An overhaul of the Prompt Payment Code (PPC) will “push” big businesses to pay their suppliers on time, it has been suggested.
Despite almost 3,000 companies signing the code, a recent study found that late payment practices are “still rife” across the nation.
Launched in 2008, the Prompt Payment Code requires signatories to pay suppliers within 60 days of receipt of goods and within the terms agreed at the outset of the contract.
However, a review of the rules found that poor payment practices continue to plague small businesses, with £23.4 billion worth of late invoices owed to suppliers in 2020.
Many signatories also failed to meet the 95 per cent target for paying invoices within 60 days, the study found.

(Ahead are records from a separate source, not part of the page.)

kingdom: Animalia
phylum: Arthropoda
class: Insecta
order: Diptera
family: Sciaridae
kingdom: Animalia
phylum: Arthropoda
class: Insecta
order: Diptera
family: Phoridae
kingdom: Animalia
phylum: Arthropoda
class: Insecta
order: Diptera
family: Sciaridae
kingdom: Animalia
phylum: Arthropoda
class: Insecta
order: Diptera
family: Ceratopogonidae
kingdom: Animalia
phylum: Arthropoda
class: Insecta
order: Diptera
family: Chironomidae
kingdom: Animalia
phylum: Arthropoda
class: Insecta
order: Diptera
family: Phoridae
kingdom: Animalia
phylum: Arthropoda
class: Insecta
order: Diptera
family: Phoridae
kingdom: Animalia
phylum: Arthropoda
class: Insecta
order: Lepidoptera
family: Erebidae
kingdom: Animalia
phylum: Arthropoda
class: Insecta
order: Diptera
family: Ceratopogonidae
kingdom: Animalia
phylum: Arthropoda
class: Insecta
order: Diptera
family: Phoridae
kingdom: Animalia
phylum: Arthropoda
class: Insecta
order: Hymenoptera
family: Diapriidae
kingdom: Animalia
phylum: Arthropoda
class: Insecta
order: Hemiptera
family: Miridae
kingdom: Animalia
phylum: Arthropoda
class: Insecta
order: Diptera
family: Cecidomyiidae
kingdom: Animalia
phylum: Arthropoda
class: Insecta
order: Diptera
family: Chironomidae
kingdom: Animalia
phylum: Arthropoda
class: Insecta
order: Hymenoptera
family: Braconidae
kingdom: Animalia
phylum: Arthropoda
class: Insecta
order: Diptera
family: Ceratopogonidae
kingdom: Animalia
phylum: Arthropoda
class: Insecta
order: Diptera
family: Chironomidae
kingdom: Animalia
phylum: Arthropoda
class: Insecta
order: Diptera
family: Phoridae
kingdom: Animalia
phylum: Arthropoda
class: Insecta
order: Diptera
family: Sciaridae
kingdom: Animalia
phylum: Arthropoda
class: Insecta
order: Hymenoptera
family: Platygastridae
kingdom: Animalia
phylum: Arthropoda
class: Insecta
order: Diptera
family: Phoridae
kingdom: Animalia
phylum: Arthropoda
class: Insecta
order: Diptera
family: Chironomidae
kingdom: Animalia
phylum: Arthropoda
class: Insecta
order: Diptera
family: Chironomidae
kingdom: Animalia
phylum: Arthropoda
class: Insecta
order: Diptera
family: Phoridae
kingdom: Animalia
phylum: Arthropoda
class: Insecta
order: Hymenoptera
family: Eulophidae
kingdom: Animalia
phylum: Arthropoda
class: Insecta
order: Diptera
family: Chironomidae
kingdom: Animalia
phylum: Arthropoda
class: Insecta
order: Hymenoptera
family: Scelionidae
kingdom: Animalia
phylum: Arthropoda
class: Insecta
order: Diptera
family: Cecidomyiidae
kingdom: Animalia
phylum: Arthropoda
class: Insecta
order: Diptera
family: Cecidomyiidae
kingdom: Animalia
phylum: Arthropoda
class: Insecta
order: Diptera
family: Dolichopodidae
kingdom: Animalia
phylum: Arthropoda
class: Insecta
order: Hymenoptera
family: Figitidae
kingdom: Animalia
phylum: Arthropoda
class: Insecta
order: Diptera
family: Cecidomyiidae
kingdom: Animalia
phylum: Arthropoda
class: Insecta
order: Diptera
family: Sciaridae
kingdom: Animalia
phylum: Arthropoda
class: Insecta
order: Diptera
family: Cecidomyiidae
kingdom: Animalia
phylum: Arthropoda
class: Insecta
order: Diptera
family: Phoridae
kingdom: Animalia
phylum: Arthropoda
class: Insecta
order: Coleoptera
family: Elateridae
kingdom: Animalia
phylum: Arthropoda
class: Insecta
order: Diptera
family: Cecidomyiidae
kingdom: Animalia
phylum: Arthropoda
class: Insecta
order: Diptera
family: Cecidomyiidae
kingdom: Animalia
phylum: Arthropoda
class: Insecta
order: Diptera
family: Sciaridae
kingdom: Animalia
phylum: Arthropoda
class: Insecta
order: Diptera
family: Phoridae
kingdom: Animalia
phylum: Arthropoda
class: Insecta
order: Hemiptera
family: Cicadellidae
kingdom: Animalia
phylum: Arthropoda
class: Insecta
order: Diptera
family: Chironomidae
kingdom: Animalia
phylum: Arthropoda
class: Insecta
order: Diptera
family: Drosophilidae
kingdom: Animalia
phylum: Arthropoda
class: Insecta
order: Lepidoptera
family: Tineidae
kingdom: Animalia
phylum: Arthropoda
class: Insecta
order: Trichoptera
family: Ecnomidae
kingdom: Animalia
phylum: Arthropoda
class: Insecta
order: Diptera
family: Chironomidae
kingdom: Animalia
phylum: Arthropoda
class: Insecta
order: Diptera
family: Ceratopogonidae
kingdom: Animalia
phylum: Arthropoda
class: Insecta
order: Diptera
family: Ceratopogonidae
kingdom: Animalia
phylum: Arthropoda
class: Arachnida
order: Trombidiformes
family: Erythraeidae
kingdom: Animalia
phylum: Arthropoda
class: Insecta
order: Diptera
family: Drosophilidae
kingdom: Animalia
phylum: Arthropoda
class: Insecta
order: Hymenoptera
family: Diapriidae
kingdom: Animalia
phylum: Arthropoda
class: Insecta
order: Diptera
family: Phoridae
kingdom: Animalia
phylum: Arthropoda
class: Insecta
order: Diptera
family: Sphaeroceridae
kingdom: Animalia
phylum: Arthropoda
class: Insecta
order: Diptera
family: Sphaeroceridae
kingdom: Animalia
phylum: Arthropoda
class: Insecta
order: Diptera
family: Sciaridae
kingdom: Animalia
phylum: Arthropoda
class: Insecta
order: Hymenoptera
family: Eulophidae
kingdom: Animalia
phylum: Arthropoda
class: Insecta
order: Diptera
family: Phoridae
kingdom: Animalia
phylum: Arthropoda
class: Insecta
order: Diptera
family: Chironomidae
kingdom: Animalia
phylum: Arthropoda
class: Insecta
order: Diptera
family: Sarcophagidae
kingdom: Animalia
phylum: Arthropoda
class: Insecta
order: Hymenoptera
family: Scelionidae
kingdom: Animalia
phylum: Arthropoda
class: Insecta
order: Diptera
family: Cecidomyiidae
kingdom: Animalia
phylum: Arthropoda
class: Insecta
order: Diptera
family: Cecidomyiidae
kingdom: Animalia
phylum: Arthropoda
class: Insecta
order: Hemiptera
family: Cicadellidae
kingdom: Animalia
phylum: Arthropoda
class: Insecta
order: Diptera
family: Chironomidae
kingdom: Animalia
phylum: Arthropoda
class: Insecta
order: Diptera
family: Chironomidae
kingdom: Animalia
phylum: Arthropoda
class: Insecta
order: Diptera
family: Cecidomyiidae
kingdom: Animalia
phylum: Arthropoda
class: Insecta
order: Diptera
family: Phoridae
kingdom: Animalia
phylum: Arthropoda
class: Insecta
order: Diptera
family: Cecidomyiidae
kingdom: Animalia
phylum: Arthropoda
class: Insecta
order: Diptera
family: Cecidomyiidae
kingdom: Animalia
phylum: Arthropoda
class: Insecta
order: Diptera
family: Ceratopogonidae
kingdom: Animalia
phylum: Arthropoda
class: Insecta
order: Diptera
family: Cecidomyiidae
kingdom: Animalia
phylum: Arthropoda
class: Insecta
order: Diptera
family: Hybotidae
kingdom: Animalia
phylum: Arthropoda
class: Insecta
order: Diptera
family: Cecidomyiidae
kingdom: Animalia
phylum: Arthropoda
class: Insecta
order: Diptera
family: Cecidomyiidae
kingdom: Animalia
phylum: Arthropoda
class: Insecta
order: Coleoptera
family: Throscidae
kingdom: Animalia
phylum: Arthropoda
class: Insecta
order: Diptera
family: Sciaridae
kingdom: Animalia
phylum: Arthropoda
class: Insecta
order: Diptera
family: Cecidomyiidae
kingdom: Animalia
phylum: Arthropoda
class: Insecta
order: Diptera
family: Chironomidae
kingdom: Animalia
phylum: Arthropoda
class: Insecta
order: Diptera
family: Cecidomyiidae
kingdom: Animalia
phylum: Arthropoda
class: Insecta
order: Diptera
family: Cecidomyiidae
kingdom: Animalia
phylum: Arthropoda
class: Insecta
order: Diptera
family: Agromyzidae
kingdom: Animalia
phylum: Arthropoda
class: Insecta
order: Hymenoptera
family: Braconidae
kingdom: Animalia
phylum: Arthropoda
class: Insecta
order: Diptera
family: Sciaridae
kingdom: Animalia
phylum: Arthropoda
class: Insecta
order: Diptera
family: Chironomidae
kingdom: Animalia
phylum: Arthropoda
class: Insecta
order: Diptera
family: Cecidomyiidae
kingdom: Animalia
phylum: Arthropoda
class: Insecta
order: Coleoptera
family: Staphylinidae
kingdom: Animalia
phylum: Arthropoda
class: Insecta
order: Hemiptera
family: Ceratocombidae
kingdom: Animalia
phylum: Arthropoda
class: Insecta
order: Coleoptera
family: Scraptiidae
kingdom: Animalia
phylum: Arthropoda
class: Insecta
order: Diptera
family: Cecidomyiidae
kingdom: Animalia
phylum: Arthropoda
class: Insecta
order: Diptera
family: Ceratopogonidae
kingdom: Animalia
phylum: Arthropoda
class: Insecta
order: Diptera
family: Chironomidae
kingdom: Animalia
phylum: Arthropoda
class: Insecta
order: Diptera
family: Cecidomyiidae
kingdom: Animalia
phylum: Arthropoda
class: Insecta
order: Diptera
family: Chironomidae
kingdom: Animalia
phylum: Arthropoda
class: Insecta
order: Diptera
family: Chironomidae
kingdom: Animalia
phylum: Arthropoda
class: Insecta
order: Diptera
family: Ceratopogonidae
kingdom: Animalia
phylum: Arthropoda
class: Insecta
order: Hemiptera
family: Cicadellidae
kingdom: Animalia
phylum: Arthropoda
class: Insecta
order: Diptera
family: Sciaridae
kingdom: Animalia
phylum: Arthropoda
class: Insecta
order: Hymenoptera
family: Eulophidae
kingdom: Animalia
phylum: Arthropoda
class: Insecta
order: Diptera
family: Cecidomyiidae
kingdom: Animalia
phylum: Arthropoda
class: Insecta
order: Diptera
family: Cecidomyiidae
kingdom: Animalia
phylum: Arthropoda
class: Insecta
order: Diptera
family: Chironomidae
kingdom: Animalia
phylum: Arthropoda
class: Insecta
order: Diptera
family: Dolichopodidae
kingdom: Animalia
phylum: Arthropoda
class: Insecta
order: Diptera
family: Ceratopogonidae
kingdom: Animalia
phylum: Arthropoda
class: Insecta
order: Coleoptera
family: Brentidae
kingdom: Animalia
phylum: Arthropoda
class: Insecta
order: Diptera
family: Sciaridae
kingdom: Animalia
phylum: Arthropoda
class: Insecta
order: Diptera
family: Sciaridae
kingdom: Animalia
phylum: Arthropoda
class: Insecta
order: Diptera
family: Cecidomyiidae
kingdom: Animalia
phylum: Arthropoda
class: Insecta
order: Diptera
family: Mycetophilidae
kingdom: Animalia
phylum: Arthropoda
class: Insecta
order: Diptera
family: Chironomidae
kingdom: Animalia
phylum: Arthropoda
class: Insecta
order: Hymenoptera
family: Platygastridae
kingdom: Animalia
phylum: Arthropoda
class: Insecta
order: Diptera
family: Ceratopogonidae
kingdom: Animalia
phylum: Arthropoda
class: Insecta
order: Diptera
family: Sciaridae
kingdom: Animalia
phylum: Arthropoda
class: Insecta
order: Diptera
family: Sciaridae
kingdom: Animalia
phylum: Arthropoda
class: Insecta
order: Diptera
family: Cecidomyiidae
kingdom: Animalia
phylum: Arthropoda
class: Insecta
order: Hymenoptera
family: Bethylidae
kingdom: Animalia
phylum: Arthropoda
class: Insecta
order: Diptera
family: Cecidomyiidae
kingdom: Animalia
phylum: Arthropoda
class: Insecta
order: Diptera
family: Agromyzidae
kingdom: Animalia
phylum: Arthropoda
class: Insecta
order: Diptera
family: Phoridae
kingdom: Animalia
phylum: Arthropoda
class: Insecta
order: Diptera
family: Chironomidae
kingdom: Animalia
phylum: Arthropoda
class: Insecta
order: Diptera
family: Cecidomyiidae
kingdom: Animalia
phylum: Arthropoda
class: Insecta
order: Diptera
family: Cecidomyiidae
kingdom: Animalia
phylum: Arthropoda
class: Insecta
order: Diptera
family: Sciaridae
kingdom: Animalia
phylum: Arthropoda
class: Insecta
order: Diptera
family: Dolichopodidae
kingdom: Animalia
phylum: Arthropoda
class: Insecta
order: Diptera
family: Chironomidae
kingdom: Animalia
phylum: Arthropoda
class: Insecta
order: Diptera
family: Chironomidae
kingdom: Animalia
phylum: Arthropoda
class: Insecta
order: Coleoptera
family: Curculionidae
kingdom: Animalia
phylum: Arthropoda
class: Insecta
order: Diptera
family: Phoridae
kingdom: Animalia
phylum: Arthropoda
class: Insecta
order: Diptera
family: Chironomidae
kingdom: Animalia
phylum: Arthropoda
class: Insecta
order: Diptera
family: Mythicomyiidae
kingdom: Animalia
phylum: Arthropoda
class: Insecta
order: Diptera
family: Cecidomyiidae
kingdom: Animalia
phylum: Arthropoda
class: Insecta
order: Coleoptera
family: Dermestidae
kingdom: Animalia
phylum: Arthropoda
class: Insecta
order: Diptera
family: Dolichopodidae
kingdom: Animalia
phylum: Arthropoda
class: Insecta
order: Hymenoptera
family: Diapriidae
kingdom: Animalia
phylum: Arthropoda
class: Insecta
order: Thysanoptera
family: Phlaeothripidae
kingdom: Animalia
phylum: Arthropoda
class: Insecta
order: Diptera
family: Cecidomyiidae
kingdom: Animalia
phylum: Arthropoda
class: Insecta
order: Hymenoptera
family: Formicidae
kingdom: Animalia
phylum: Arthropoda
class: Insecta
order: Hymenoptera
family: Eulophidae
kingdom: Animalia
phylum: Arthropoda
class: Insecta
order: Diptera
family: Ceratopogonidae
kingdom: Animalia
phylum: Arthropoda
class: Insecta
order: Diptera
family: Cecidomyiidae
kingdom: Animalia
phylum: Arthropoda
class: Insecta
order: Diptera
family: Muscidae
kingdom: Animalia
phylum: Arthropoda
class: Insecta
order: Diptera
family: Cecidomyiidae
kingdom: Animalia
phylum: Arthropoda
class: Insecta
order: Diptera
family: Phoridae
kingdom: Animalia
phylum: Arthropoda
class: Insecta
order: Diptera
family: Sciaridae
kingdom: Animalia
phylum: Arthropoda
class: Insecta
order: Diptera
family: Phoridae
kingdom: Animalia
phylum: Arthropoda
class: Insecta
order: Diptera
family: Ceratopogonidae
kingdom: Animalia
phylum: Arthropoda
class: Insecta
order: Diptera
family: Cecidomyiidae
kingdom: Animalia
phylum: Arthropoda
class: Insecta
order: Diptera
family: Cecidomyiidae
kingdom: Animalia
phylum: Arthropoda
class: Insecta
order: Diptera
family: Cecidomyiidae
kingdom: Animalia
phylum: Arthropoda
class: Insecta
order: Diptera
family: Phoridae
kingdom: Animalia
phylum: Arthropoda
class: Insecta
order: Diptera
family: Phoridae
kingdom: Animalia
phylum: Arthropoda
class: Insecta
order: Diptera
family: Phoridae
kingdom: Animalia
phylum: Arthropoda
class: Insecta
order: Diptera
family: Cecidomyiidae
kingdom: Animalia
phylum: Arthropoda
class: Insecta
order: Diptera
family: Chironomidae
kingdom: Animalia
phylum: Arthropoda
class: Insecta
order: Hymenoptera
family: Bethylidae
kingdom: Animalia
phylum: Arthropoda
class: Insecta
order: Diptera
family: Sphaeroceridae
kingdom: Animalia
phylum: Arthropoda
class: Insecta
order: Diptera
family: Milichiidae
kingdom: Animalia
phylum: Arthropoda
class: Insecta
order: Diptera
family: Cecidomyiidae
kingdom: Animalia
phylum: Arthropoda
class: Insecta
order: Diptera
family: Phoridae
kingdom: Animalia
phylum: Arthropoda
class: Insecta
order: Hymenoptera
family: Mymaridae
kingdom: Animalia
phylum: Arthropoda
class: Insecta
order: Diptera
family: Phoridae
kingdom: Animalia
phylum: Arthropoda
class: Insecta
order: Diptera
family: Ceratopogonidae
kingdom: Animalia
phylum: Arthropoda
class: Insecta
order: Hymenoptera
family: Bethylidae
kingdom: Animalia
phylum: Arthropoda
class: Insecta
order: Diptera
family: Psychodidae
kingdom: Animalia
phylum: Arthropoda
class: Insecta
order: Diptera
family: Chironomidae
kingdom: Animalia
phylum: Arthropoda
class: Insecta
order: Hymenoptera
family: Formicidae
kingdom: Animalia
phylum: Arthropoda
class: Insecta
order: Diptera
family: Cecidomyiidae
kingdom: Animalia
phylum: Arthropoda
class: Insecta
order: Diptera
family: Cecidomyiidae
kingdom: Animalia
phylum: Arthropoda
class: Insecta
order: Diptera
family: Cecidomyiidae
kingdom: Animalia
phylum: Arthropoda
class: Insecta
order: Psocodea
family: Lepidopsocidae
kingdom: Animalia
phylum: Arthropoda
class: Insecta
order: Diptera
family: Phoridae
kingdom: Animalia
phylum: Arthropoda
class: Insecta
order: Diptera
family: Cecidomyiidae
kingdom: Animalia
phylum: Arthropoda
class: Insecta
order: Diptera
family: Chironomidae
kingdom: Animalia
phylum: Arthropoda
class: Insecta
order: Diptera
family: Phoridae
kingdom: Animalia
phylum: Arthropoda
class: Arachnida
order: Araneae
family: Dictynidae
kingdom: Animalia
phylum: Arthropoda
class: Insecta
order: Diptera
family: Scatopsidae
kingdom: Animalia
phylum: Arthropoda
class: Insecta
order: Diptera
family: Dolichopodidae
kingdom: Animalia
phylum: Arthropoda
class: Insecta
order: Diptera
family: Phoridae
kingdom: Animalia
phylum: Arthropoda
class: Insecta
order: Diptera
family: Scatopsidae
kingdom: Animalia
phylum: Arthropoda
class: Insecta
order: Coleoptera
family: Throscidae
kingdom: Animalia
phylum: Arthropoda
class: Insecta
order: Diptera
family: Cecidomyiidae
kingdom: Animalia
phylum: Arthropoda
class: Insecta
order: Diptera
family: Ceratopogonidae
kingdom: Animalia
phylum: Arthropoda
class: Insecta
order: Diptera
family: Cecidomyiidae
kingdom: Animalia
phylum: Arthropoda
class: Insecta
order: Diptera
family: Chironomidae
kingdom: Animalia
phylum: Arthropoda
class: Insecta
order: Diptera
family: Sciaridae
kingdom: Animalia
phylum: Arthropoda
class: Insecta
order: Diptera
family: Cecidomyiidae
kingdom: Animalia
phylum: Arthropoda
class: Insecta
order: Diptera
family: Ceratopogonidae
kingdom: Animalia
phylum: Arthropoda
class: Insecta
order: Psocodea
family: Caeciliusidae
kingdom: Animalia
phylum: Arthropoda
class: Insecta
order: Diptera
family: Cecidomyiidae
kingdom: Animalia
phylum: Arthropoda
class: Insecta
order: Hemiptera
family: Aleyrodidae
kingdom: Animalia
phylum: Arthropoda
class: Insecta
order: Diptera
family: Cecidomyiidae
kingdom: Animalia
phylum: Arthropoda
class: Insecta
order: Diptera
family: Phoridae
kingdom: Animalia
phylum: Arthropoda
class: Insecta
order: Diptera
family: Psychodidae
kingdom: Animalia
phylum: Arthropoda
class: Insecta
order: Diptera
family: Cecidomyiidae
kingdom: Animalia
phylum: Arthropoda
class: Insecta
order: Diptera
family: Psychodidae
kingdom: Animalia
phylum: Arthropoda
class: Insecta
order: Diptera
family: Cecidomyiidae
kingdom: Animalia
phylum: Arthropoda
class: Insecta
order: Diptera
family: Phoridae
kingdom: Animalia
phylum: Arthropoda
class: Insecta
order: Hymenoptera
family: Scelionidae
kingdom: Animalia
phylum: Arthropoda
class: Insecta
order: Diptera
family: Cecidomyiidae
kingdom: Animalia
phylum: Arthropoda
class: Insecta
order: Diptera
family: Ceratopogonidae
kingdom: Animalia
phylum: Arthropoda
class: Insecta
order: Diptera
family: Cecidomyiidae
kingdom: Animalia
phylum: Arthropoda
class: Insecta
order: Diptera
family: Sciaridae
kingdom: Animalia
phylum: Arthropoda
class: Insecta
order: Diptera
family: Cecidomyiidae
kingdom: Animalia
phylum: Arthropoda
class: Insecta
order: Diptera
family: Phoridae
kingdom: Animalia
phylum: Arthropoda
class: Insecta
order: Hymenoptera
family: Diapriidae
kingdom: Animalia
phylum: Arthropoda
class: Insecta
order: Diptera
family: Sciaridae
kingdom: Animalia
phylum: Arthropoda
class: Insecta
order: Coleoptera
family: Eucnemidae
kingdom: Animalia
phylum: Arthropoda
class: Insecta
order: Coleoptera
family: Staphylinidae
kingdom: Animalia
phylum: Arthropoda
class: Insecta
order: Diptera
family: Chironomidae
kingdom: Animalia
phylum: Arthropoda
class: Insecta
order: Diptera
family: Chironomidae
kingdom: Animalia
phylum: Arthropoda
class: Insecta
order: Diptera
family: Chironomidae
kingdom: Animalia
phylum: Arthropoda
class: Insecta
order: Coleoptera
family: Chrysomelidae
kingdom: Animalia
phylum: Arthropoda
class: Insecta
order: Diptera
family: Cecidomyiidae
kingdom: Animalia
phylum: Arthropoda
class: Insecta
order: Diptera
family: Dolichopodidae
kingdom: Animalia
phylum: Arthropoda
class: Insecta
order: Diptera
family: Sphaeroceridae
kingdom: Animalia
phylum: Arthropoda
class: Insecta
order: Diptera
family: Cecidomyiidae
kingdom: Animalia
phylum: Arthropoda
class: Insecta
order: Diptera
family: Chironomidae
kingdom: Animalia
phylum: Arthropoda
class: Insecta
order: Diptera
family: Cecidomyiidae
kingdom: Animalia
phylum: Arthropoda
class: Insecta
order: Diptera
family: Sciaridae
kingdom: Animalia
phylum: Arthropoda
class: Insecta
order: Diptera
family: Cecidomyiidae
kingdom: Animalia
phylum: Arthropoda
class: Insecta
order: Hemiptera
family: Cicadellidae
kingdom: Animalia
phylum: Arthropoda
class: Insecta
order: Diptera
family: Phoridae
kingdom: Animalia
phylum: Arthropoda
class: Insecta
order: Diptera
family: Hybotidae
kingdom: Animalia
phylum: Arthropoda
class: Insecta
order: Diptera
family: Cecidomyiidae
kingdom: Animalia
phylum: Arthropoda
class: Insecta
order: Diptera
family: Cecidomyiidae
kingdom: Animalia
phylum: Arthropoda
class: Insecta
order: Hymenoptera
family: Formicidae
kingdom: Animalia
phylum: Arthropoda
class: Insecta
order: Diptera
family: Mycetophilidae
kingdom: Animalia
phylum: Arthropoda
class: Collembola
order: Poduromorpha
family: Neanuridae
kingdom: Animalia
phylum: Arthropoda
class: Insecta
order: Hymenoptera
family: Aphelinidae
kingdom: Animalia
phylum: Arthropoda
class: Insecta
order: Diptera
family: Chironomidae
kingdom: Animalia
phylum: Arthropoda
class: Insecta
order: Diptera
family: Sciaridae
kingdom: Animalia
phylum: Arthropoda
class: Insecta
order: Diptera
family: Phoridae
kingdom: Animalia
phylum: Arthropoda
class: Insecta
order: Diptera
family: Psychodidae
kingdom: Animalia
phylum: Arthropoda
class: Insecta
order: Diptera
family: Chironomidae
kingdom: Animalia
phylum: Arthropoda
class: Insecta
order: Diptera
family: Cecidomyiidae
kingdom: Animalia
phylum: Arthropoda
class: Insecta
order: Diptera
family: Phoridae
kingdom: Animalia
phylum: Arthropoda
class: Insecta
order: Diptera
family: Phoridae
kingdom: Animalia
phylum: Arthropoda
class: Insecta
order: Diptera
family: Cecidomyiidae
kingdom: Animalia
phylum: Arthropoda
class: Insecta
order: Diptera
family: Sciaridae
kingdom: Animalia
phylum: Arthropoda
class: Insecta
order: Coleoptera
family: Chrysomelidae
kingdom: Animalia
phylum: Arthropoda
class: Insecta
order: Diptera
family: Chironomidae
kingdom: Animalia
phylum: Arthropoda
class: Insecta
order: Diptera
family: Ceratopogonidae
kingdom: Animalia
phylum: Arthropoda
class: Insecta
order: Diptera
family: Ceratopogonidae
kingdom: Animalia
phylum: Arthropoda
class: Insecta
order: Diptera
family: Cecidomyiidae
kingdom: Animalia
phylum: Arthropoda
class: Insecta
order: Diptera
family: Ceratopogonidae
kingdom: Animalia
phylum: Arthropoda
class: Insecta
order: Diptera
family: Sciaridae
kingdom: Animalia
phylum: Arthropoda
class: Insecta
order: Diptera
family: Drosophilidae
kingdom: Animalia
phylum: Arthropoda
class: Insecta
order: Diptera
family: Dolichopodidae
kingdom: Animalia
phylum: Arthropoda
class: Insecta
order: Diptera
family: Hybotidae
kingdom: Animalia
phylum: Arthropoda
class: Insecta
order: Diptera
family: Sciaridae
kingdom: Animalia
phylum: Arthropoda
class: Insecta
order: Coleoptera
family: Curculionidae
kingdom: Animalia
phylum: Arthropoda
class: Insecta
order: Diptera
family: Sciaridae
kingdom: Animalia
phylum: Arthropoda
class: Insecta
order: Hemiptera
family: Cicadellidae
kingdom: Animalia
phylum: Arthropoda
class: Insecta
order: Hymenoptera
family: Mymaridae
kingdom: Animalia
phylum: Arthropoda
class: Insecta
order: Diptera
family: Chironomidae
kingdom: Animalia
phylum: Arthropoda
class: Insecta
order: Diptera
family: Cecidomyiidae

To support businesses, the reforms will see the current 60-day target cut in half to 30 days. The overhaul will also see several changes come into effect from today. These include:
- requiring a company’s CEO or Finance Director, or the business owner where it is a small business, to personally sign the Code to ensure responsibility for payment practices is taken at the highest level of an organisation
- introducing a new logo for signatories to use in external communications to show their commitment to the Code, making it more damaging to a company’s reputation to breach it
- acknowledgement as a condition of signing the Code that suppliers can charge interest on late invoices
- enabling administrators of the Code to investigate breaches based on third-party information
Commenting on the announcement, Small Business Minister Paul Scully said: “Today, we are relieving some of the pressure on small business owners by introducing significant reforms to the UK payments regime – pushing big businesses to pay their suppliers on time.
“By signing up to the Prompt Payment Code and sticking to its rules, large firms can help Britain to build back better, protecting the jobs, innovation and growth which small businesses drive right across the UK.”
According to the latest statistics, around 50,000 businesses are forced to close every year due to late payments.